◆ **ASSIGNED TASK**: In the listing below, write out the lines from the one containing "È evidente che" through the one containing "Viene distribuita la", both included, with no other text.
*** SUPPLIED DATA Section Begins ***
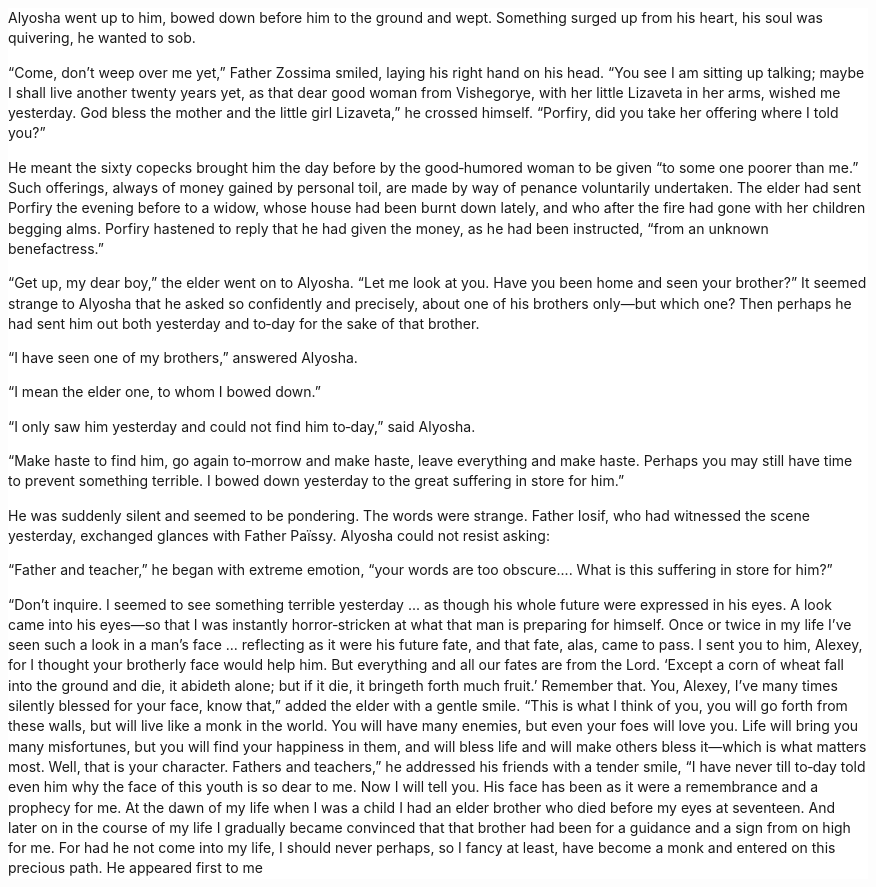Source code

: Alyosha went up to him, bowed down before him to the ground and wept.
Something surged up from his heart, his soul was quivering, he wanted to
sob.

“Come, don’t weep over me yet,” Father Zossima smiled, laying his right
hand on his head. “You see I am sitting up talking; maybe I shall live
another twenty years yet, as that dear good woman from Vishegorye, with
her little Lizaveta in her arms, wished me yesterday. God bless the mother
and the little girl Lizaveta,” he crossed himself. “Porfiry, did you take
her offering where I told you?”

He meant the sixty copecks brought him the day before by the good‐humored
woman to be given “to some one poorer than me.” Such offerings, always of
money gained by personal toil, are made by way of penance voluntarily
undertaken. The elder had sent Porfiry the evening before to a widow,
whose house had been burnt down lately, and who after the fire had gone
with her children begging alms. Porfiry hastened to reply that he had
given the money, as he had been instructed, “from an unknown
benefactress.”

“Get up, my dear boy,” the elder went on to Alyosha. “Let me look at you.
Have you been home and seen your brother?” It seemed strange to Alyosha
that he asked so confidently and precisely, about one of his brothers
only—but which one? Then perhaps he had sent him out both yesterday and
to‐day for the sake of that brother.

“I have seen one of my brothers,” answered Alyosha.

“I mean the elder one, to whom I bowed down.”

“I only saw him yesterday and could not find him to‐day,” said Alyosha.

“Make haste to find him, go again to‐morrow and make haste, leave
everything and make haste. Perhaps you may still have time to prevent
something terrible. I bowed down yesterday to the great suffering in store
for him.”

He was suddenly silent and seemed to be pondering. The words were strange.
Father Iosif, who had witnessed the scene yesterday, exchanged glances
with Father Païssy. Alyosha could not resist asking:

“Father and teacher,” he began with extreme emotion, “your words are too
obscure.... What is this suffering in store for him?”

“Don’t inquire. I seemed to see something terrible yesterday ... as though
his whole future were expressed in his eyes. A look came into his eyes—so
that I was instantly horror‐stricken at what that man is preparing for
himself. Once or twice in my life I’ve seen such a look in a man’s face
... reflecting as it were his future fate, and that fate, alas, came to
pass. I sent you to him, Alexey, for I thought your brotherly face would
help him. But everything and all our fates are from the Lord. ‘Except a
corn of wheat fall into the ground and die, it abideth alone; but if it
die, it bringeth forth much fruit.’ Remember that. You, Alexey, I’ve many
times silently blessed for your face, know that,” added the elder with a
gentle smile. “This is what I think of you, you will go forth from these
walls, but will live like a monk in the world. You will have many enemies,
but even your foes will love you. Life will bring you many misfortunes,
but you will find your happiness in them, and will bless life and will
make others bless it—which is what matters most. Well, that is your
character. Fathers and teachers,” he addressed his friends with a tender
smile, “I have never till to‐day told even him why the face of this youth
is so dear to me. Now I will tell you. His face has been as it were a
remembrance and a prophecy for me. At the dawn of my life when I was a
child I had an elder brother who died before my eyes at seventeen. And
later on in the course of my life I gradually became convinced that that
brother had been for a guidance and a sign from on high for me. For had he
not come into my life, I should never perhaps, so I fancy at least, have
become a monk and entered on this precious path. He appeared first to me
*** SUPPLIED DATA Section Ends ***
*** SUPPLIED DATA Section Begins ***
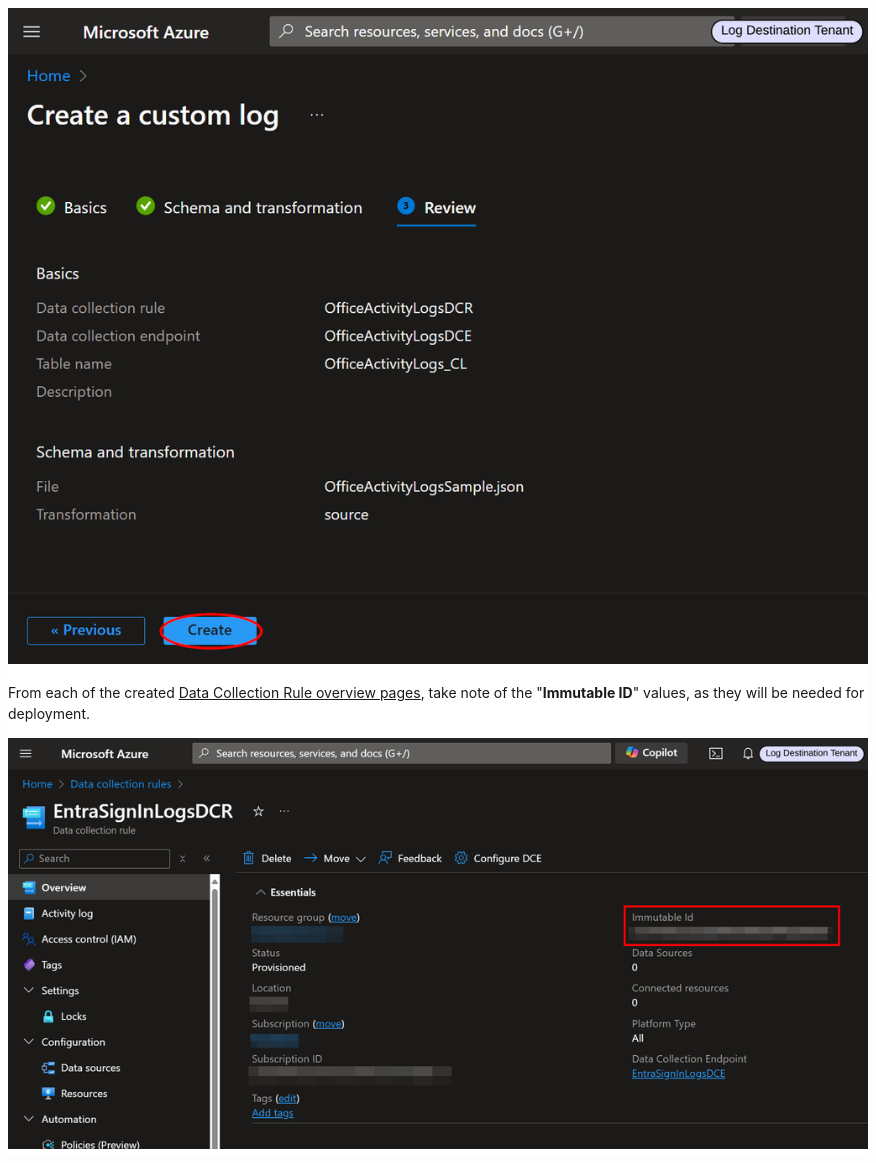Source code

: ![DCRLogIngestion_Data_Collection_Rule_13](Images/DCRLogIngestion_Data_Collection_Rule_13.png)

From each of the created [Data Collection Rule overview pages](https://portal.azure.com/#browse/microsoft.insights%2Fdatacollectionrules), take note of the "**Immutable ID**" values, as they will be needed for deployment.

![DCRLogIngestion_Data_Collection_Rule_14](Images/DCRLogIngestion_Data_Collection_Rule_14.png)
*** SUPPLIED DATA Section Ends ***
*** SUPPLIED DATA Section Begins ***
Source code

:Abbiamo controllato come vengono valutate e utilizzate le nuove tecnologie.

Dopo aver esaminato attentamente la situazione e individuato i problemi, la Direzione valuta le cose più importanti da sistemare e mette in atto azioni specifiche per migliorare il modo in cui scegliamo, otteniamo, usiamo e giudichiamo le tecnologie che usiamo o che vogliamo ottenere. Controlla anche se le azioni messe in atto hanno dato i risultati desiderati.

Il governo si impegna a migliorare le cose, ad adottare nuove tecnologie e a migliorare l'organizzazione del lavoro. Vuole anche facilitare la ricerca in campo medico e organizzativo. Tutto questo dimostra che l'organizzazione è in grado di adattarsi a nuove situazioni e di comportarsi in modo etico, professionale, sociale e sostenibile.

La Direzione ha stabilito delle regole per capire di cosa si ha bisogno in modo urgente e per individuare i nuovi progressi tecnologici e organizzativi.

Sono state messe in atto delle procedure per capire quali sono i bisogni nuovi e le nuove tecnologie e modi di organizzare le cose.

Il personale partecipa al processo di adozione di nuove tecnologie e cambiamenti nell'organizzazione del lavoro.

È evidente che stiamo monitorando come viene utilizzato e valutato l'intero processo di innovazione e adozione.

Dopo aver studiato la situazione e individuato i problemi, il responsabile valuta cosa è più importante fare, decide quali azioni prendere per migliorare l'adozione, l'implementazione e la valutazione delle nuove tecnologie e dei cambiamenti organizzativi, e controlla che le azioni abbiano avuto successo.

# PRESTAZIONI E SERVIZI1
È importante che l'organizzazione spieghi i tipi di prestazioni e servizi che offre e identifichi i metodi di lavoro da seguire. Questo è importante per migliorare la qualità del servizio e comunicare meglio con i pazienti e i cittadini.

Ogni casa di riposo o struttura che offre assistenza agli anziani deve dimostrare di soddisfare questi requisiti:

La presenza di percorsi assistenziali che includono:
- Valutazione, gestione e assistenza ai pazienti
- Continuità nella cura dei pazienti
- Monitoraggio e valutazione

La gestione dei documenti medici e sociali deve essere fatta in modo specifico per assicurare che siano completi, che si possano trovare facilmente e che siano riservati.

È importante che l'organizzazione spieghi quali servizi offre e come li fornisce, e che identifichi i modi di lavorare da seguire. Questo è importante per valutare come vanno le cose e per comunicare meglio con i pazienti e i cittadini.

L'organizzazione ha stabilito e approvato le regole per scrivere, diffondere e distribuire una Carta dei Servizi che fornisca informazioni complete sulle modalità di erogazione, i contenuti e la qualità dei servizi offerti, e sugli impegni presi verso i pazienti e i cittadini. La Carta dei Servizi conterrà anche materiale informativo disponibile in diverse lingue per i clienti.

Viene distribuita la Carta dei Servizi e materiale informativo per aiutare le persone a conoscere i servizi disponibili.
*** SUPPLIED DATA Section Ends ***
◆ **ANSWER TO THIS PROBLEM**:
È evidente che stiamo monitorando come viene utilizzato e valutato l'intero processo di innovazione e adozione.

Dopo aver studiato la situazione e individuato i problemi, il responsabile valuta cosa è più importante fare, decide quali azioni prendere per migliorare l'adozione, l'implementazione e la valutazione delle nuove tecnologie e dei cambiamenti organizzativi, e controlla che le azioni abbiano avuto successo.

# PRESTAZIONI E SERVIZI1
È importante che l'organizzazione spieghi i tipi di prestazioni e servizi che offre e identifichi i metodi di lavoro da seguire. Questo è importante per migliorare la qualità del servizio e comunicare meglio con i pazienti e i cittadini.

Ogni casa di riposo o struttura che offre assistenza agli anziani deve dimostrare di soddisfare questi requisiti:

La presenza di percorsi assistenziali che includono:
- Valutazione, gestione e assistenza ai pazienti
- Continuità nella cura dei pazienti
- Monitoraggio e valutazione

La gestione dei documenti medici e sociali deve essere fatta in modo specifico per assicurare che siano completi, che si possano trovare facilmente e che siano riservati.

È importante che l'organizzazione spieghi quali servizi offre e come li fornisce, e che identifichi i modi di lavorare da seguire. Questo è importante per valutare come vanno le cose e per comunicare meglio con i pazienti e i cittadini.

L'organizzazione ha stabilito e approvato le regole per scrivere, diffondere e distribuire una Carta dei Servizi che fornisca informazioni complete sulle modalità di erogazione, i contenuti e la qualità dei servizi offerti, e sugli impegni presi verso i pazienti e i cittadini. La Carta dei Servizi conterrà anche materiale informativo disponibile in diverse lingue per i clienti.

Viene distribuita la Carta dei Servizi e materiale informativo per aiutare le persone a conoscere i servizi disponibili.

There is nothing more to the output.